Task 1: Set down word for word the portion of the passage about pastors' wives starting with "The other thing that" and going on through "a women’s ministry.".
Task 2: Supply the next part of the passage about pastors' wives, picking up after its final sentence.

While Revolution (and myself) has struggled just like every other church to figure this out, I believe Katie and I have figured some things out that we have put into place which will prove to be invaluable in the future. While this is not exclusive to pastors, any leader in a church and for that matter, any husband can do better in understanding their wives and how to engage them.

Over the next month, I’ll be sharing some of the things we’ve learned that I hope will be beneficial for you.

If you missed them, you can read Pastor Your Wife as Much as You Pastor Your Church and Without Her, You Fall Apart.

The other thing that too many churches do with pastor’s wives is not being sure what to do with them or how they should serve or be involved. Many churches see them as free labor. He’s here, she came with him, why not put her to work, for free. She leads the music, plays the piano, leads the kids ministry and the women’s ministry. Why? Why not.

What makes being a pastor’s wife difficult is that nowhere in scripture is there a job description. The only job description people know of for a pastors’ wife is what they saw their last pastor’s wife do. If she did it, they assume every pastor’s wife does that. The problem is that every pastor’s wife is not musical, many of them do not have upfront personalities, or have a teaching gift or have a passion for children or a women’s ministry.

A pastor’s wife needs to be treated like the rest of the women in the church. She needs to be encouraged to find her spiritual gift and use them. Whatever that may be. And, like every other woman in the church, her first responsibility it to care for her husband and children. That is her first ministry according to Titus 2. This is something churches can get better at as well. We need to encourage and hold up the important role women play when it comes to their role as a wife and a mom. Yes, women are not just that, but we have lowered those roles so much in our culture that it is seen as a step down if that is your role. By fulfilling this role, a woman is making the biggest impact on the world because of the impact she is making on her family (particularly, her kids).

Sorry, that was a tangent.

Data for review:
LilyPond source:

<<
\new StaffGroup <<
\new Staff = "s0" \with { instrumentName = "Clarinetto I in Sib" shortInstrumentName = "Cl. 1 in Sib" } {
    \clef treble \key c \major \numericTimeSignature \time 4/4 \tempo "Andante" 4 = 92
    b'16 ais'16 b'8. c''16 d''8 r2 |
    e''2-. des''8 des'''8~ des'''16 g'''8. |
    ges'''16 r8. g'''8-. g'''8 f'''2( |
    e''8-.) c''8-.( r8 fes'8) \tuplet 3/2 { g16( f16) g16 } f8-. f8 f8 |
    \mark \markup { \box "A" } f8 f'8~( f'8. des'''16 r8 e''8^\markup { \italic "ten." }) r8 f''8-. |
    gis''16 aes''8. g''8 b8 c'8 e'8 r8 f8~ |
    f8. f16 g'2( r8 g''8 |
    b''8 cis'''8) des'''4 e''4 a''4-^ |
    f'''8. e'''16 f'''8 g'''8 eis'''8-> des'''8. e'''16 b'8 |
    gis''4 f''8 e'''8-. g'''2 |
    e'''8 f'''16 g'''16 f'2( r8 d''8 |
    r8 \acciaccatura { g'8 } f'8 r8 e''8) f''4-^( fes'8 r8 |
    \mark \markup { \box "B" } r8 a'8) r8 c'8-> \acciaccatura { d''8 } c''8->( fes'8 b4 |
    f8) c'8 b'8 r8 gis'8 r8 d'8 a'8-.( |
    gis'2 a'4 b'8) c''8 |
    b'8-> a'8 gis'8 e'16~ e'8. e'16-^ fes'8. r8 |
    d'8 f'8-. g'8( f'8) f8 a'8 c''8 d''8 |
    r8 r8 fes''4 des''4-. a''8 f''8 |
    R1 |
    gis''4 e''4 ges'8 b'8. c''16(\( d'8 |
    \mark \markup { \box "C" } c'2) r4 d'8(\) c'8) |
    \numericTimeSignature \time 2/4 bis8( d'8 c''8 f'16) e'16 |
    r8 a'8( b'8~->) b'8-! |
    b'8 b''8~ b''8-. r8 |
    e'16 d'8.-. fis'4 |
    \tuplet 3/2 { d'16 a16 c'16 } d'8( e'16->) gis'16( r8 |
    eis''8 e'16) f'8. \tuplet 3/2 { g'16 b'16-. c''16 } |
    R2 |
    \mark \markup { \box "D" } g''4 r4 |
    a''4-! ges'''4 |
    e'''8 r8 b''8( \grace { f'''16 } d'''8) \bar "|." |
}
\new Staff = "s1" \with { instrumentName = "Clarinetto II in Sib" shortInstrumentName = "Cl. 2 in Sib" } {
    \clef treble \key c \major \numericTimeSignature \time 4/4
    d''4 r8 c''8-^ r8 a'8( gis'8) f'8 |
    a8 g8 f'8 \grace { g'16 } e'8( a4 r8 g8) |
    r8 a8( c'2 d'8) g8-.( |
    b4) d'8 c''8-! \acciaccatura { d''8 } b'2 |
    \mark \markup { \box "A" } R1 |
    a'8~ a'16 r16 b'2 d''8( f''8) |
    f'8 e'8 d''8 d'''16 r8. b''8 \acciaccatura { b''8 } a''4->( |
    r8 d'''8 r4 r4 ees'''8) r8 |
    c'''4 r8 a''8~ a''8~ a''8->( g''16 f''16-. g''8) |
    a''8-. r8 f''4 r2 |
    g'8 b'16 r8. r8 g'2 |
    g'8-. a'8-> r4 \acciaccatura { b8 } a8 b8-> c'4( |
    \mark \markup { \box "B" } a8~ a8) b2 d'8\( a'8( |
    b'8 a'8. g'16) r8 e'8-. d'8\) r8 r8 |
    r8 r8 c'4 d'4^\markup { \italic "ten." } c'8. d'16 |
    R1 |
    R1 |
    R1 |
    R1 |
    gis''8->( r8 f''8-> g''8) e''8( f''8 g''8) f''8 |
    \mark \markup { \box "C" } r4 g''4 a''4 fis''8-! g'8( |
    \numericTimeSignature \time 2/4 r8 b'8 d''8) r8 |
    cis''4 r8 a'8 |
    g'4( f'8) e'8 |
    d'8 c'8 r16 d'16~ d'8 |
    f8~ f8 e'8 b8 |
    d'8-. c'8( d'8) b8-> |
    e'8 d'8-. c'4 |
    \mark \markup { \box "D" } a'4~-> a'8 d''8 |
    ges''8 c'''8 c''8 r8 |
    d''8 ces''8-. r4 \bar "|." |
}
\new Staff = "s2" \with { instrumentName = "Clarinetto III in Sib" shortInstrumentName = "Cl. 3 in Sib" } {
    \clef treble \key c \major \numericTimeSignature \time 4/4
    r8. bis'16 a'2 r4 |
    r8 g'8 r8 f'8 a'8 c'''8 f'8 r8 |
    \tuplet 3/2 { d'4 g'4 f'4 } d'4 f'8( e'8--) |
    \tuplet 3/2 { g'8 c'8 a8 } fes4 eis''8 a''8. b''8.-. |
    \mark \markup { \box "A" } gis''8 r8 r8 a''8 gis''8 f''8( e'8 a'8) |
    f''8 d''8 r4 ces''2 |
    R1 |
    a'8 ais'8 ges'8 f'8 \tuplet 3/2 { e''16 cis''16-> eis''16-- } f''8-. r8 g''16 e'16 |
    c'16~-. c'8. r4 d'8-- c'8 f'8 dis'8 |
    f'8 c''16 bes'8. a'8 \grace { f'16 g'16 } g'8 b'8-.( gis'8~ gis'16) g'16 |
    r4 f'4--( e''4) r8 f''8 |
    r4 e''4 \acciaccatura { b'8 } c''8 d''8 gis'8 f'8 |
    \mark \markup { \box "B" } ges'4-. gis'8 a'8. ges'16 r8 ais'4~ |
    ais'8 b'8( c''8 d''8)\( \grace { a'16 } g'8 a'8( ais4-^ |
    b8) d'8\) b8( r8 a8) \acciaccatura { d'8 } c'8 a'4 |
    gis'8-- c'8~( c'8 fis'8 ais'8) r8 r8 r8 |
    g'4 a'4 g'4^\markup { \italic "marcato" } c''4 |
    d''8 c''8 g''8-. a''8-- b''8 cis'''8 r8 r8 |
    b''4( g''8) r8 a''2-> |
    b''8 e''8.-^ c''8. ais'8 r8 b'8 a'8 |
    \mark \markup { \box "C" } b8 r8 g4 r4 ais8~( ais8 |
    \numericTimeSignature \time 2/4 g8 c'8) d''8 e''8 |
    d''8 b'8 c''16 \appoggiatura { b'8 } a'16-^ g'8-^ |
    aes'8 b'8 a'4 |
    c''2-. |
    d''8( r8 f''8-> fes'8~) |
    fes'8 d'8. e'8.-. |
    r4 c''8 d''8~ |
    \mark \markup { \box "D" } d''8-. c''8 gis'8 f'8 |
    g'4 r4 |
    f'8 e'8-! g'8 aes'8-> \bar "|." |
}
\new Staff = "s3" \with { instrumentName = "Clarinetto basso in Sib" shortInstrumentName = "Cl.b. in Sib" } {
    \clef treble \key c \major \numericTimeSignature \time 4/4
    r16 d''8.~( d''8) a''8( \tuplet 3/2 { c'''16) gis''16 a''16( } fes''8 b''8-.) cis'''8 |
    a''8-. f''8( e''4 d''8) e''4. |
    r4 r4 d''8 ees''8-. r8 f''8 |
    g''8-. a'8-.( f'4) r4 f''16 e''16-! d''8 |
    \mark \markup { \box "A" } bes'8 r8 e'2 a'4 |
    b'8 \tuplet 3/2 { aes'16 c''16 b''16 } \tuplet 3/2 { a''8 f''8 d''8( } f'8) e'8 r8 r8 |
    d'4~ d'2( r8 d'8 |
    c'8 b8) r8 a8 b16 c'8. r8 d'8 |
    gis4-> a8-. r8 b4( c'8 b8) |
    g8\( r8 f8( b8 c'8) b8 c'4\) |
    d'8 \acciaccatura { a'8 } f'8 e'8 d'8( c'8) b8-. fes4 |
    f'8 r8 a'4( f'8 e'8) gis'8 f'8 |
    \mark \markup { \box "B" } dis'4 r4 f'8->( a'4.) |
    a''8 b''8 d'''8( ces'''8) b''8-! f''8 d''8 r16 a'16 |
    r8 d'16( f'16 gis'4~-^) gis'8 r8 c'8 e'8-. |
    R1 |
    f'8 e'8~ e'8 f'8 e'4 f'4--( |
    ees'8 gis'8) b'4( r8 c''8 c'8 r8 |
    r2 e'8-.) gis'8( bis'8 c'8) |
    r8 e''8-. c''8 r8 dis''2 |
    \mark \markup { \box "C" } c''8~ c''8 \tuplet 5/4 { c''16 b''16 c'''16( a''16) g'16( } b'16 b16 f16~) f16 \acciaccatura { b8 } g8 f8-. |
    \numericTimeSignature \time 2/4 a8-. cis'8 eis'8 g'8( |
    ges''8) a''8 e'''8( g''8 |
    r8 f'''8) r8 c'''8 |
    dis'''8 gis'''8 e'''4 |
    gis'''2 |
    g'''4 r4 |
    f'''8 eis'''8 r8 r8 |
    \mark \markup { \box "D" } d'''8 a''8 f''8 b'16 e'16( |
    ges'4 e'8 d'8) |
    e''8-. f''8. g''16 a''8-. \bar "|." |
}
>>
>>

Result 1:
The other thing that too many churches do with pastor’s wives is not being sure what to do with them or how they should serve or be involved. Many churches see them as free labor. He’s here, she came with him, why not put her to work, for free. She leads the music, plays the piano, leads the kids ministry and the women’s ministry. Why? Why not.

What makes being a pastor’s wife difficult is that nowhere in scripture is there a job description. The only job description people know of for a pastors’ wife is what they saw their last pastor’s wife do. If she did it, they assume every pastor’s wife does that. The problem is that every pastor’s wife is not musical, many of them do not have upfront personalities, or have a teaching gift or have a passion for children or a women’s ministry.

Result 2:
Once, I had a conversation with a woman at Revolution and she told me all the things her pastor’s wife had done. She had recently moved to Tucson. Her problem was that Katie didn’t do these things. What she failed to recognize was that Katie was 28 and her previous pastor’s wife was 44, with only a high school senior still at home. Katie had 3 kids under 4 at home.

While, this does not give a pastor’s wife an excuse to be lazy and say, “I have 2 young kids at home so I can’t volunteer anywhere in the church.” If someone else said that in a church, we would give pushback because we are all called to serve somewhere in some capacity in the body of Christ. She does need to be selective with her time.

Every family finds themselves in different seasons. Some are busier than others. A pastor’s wife needs to be aware of the season she is in, the season her family is in and the church needs to be okay with that and respect that. As they do with the other women in the church.

Pastors, does your church see your wife as free labor, or do they treat her like other women in the church and encourage her to find a spot to serve? You need to not treat her as an employee, she is a member of your church, just like everybody else who is a member. Have you helped her discover her gifts and what she is passionate about? In case you haven’t figured it out, this might change as she grows older, which makes it fun. You get to discover something new with her, and then discover something else with her as her season in life changes.

Churches, do you treat your pastors wife with respect, but also like other women in the church? She is going through the same things all the women in the church are going through, she just gets to go through it in a more public way.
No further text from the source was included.